Task data:
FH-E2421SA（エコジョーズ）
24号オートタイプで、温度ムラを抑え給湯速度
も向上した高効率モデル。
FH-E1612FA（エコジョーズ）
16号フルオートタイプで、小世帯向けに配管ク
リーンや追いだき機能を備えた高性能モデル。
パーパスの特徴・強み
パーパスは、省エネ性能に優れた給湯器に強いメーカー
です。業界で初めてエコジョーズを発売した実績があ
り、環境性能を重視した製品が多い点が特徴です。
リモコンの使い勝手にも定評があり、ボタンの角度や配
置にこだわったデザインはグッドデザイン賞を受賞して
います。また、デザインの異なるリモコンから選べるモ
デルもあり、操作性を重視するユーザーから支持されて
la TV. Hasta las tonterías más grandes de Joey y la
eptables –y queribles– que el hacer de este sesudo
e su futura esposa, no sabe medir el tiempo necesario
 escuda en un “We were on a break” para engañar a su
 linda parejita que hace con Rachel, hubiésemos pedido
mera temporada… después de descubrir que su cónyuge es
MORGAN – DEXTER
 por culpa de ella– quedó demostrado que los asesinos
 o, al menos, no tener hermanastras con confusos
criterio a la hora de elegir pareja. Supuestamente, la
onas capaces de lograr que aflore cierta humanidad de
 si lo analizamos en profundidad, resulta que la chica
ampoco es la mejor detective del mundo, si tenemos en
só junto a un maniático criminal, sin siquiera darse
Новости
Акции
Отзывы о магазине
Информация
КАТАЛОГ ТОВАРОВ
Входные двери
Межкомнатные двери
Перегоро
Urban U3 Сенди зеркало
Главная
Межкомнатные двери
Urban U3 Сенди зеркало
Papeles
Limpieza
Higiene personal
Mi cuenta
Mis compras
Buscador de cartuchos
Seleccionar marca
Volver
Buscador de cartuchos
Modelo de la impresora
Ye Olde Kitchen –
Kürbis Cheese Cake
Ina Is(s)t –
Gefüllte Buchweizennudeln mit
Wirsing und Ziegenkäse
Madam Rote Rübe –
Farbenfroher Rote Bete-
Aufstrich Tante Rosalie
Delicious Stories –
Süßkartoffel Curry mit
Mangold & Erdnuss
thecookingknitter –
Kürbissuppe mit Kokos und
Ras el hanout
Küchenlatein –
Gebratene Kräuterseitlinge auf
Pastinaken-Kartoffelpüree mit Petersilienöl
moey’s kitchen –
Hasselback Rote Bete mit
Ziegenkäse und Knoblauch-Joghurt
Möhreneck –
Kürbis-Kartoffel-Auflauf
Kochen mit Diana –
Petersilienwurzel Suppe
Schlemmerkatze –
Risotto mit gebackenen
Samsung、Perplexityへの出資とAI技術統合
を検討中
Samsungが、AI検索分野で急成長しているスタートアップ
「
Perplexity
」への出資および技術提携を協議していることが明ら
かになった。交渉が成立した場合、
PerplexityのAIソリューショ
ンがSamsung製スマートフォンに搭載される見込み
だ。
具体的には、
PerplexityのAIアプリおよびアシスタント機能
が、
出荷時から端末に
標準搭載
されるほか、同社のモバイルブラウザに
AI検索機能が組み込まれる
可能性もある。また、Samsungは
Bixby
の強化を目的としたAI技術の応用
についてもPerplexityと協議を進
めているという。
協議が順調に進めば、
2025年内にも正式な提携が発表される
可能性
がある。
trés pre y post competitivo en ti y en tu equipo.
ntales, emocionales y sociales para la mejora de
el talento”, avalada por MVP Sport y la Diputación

Problem details: Return every line of the entries above word for word, keeping the original order and line breaks.

Result below:
FH-E2421SA（エコジョーズ）
24号オートタイプで、温度ムラを抑え給湯速度
も向上した高効率モデル。
FH-E1612FA（エコジョーズ）
16号フルオートタイプで、小世帯向けに配管ク
リーンや追いだき機能を備えた高性能モデル。
パーパスの特徴・強み
パーパスは、省エネ性能に優れた給湯器に強いメーカー
です。業界で初めてエコジョーズを発売した実績があ
り、環境性能を重視した製品が多い点が特徴です。
リモコンの使い勝手にも定評があり、ボタンの角度や配
置にこだわったデザインはグッドデザイン賞を受賞して
います。また、デザインの異なるリモコンから選べるモ
デルもあり、操作性を重視するユーザーから支持されて
la TV. Hasta las tonterías más grandes de Joey y la
eptables –y queribles– que el hacer de este sesudo
e su futura esposa, no sabe medir el tiempo necesario
 escuda en un “We were on a break” para engañar a su
 linda parejita que hace con Rachel, hubiésemos pedido
mera temporada… después de descubrir que su cónyuge es
MORGAN – DEXTER
 por culpa de ella– quedó demostrado que los asesinos
 o, al menos, no tener hermanastras con confusos
criterio a la hora de elegir pareja. Supuestamente, la
onas capaces de lograr que aflore cierta humanidad de
 si lo analizamos en profundidad, resulta que la chica
ampoco es la mejor detective del mundo, si tenemos en
só junto a un maniático criminal, sin siquiera darse
Новости
Акции
Отзывы о магазине
Информация
КАТАЛОГ ТОВАРОВ
Входные двери
Межкомнатные двери
Перегоро
Urban U3 Сенди зеркало
Главная
Межкомнатные двери
Urban U3 Сенди зеркало
Papeles
Limpieza
Higiene personal
Mi cuenta
Mis compras
Buscador de cartuchos
Seleccionar marca
Volver
Buscador de cartuchos
Modelo de la impresora
Ye Olde Kitchen –
Kürbis Cheese Cake
Ina Is(s)t –
Gefüllte Buchweizennudeln mit
Wirsing und Ziegenkäse
Madam Rote Rübe –
Farbenfroher Rote Bete-
Aufstrich Tante Rosalie
Delicious Stories –
Süßkartoffel Curry mit
Mangold & Erdnuss
thecookingknitter –
Kürbissuppe mit Kokos und
Ras el hanout
Küchenlatein –
Gebratene Kräuterseitlinge auf
Pastinaken-Kartoffelpüree mit Petersilienöl
moey’s kitchen –
Hasselback Rote Bete mit
Ziegenkäse und Knoblauch-Joghurt
Möhreneck –
Kürbis-Kartoffel-Auflauf
Kochen mit Diana –
Petersilienwurzel Suppe
Schlemmerkatze –
Risotto mit gebackenen
Samsung、Perplexityへの出資とAI技術統合
を検討中
Samsungが、AI検索分野で急成長しているスタートアップ
「
Perplexity
」への出資および技術提携を協議していることが明ら
かになった。交渉が成立した場合、
PerplexityのAIソリューショ
ンがSamsung製スマートフォンに搭載される見込み
だ。
具体的には、
PerplexityのAIアプリおよびアシスタント機能
が、
出荷時から端末に
標準搭載
されるほか、同社のモバイルブラウザに
AI検索機能が組み込まれる
可能性もある。また、Samsungは
Bixby
の強化を目的としたAI技術の応用
についてもPerplexityと協議を進
めているという。
協議が順調に進めば、
2025年内にも正式な提携が発表される
可能性
がある。
trés pre y post competitivo en ti y en tu equipo.
ntales, emocionales y sociales para la mejora de
el talento”, avalada por MVP Sport y la Diputación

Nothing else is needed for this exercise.